Here also we succeeded in engaging the services of Hans Hendrik, an Eskimo, as dog-driver and hunter. This man had been employed in the same capacity in all the American expeditions to Smith’s Sound, and was an invaluable acquisition.
Our men enjoyed themselves every evening during our stay, dancing to their hearts’ content.
My black retriever, Nellie, was a great object of admiration amongst the inhabitants, one man especially being very pertinacious in his request that she might be presented to him. On inquiring to what use he would put her, I was informed that my faithful companion would be converted into food for the man’s oily-faced family, whilst her beautiful black curly coat would serve to adorn his wife’s person. Nellie, I think, had some notion of the designs on her life and skin, as in future she always regarded with disfavour not only the Eskimos themselves, but also their dogs and everything belonging to them.
Leaving Proven on the evening of the 21st of July, we arrived on the same night off a remarkable headland called “Sanderson, his hope.” It was so named by old John Davis, after his friend and patron, Mr. W. Sanderson, in 1587, and was the extreme northern point reached by him during his third voyage.[1]
This prominent and precipitous cliff is a famous place for looms, as those white-breasted guillemots are termed, which are considered such rare delicacies on an Arctic table. They are the Uria Brunnichii of naturalists, and are numerous in sub-Arctic regions. Their favourite breeding-places are along these terraced cliffs, where they assemble in large quantities.

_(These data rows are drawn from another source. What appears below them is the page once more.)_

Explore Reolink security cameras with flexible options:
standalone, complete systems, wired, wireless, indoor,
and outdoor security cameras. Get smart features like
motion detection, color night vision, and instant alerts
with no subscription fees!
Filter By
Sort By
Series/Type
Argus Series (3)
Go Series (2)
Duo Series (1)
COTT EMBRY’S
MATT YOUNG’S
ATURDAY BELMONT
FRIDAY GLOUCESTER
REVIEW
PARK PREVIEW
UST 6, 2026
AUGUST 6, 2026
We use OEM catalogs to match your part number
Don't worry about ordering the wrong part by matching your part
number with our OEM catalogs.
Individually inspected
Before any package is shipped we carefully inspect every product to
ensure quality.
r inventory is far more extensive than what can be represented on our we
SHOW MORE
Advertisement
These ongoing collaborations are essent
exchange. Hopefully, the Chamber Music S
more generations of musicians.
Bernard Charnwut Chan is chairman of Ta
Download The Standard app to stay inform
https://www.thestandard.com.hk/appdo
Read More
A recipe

Of course so favourable an opportunity of procuring fresh food was not to be disregarded. The ships were hove to, and the boats, crammed with eager sportsmen, dispatched for the purpose of shooting for the “pot.”
Myriads of these birds were congregated along the face of the steep precipitous cliffs, in some places almost overhanging, which rose abruptly to an altitude of about a thousand feet. Owing, however, to the unsteadiness of the boats, caused by the roughness of the sea, our “bag” did not realize our anticipations. Many of the birds that were shot remained on the inaccessible ledges of the rocks, and were therefore lost to us; and many fell into the sea beyond, and were no more seen.
The midnight sun was shining brightly during this battue, and we returned to the ship, after a couple of hours’ sport, the richer by one hundred and seventy birds, each equal in weight to a fair-sized duck. For the succeeding three or four days we revelled in “loom soup,” “loom pie,” or “roast loom,” and looms cooked in every imaginable form. No matter how they were served up, they were always pronounced to be delicious. Indeed, one of my messmates went so far as to say that he had never tasted anything better in his life. In fact, for the purpose of thoroughly enjoying a good dinner, a trip to the Arctic regions is indispensable!
On the following morning we anchored off Upernivik,[2] the most northern settlement but one in Greenland. It is situated on one of the Woman Islands, so named by Baffin in 1616. The usual kindness and hospitality were extended to us here, as at all the other Danish settlements visited. We also received important information concerning the state of the ice to the northward, with a tabulated statement of all the meteorological observations obtained during the previous winter, a study of which would be of the greatest importance to us.
In the evening, taking the “Discovery” in tow, we again put to sea, this time finally bidding farewell to civilization. From henceforth our energies and our thoughts must turn Polewards.